Source extract ->
● ● ● ● ● ● ●

Re: COMMIT NOWAIT Performance Option

From: Bruce Momjian <bruce(at)momjian(dot)us>
To: "Jonah H(dot) Harris" <jonah(dot)harris(at)gmail(dot)com>
Cc: Gregory Stark <stark(at)enterprisedb(dot)com>, Josh Berkus <josh(at)agliodbs(dot)com>, Jeff Davis <pgsql(at)j-davis(dot)com>, pgsql-hackers(at)postgresql(dot)org, Tom Lane <tgl(at)sss(dot)pgh(dot)pa(dot)us>, "Joshua D(dot) Drake" <jd(at)commandprompt(dot)com>
Subject: Re: COMMIT NOWAIT Performance Option
Date: 2007-02-28 17:16:10
Message-ID: 200702281716.l1SHGAP25360@momjian.us
Views: Raw Message | Whole Thread | Download mbox | Resend email
Thread:
Lists: pgsql-hackers


I think we need to think about when these CRCs would be read and
written. It would be written when it hits the disk, hopefully by the
background writer, and I think after a server crash, all pages would
have to be read and checked. The good news is that both of these are
non-critical paths.

---------------------------------------------------------------------------

Jonah H. Harris wrote:
> On 2/28/07, Gregory Stark <stark(at)enterprisedb(dot)com> wrote:
> > But we've already seen that CRC checks can be expensive. Not everyone will
> > want to take the cpu hit. Storing a byte counter in every block is cheap.
>
> CRC checking a page is most certainly the simplest. And, I disagree
> that it would be worse than either a sequence counter or the full page
> write. Block checksumming is done at read/write time... which is
> something that needs to be improved anyway. With a properly tuned
> bgwriter, the write itself should barely be noticeable. How fast is a
> CRC of 8K? Last time I checked it was something on the scale of ~95
> usec for CRC32 and ~33 usec for sb8.

● ● ● ● ● ● ●

Required work -> In the message, roughly how long does a CRC32 of 8K take when last checked? Rely only on the message above.

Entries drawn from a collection

● ● ● ● ● ● ●

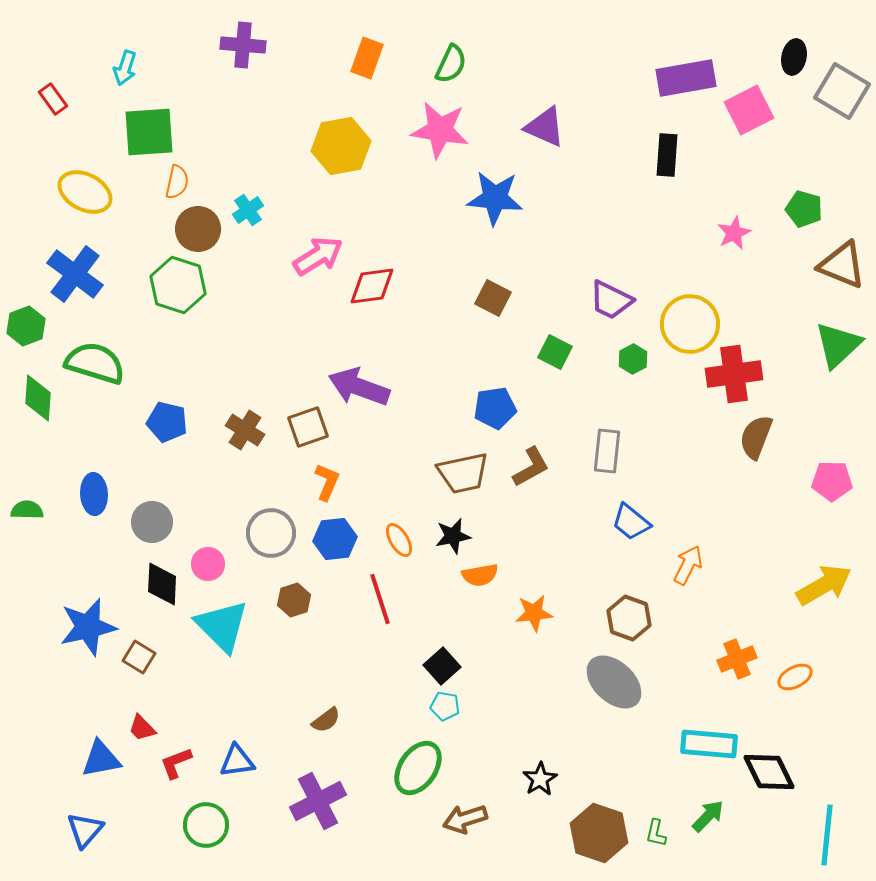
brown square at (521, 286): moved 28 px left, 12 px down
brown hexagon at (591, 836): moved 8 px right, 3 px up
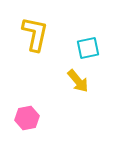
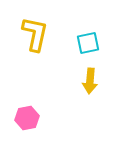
cyan square: moved 5 px up
yellow arrow: moved 12 px right; rotated 45 degrees clockwise
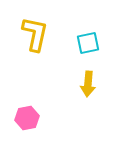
yellow arrow: moved 2 px left, 3 px down
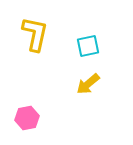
cyan square: moved 3 px down
yellow arrow: rotated 45 degrees clockwise
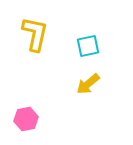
pink hexagon: moved 1 px left, 1 px down
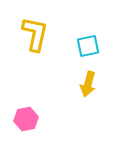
yellow arrow: rotated 35 degrees counterclockwise
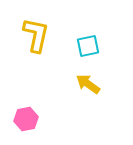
yellow L-shape: moved 1 px right, 1 px down
yellow arrow: rotated 110 degrees clockwise
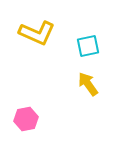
yellow L-shape: moved 1 px right, 2 px up; rotated 102 degrees clockwise
yellow arrow: rotated 20 degrees clockwise
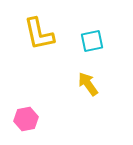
yellow L-shape: moved 2 px right, 1 px down; rotated 54 degrees clockwise
cyan square: moved 4 px right, 5 px up
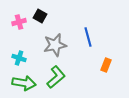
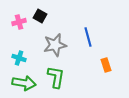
orange rectangle: rotated 40 degrees counterclockwise
green L-shape: rotated 40 degrees counterclockwise
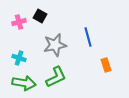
green L-shape: rotated 55 degrees clockwise
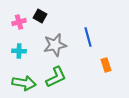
cyan cross: moved 7 px up; rotated 16 degrees counterclockwise
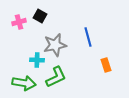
cyan cross: moved 18 px right, 9 px down
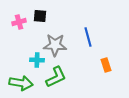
black square: rotated 24 degrees counterclockwise
gray star: rotated 15 degrees clockwise
green arrow: moved 3 px left
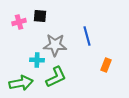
blue line: moved 1 px left, 1 px up
orange rectangle: rotated 40 degrees clockwise
green arrow: rotated 20 degrees counterclockwise
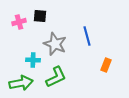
gray star: moved 1 px up; rotated 20 degrees clockwise
cyan cross: moved 4 px left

● ● ● ● ● ● ●

Full solution -> About 95 usec.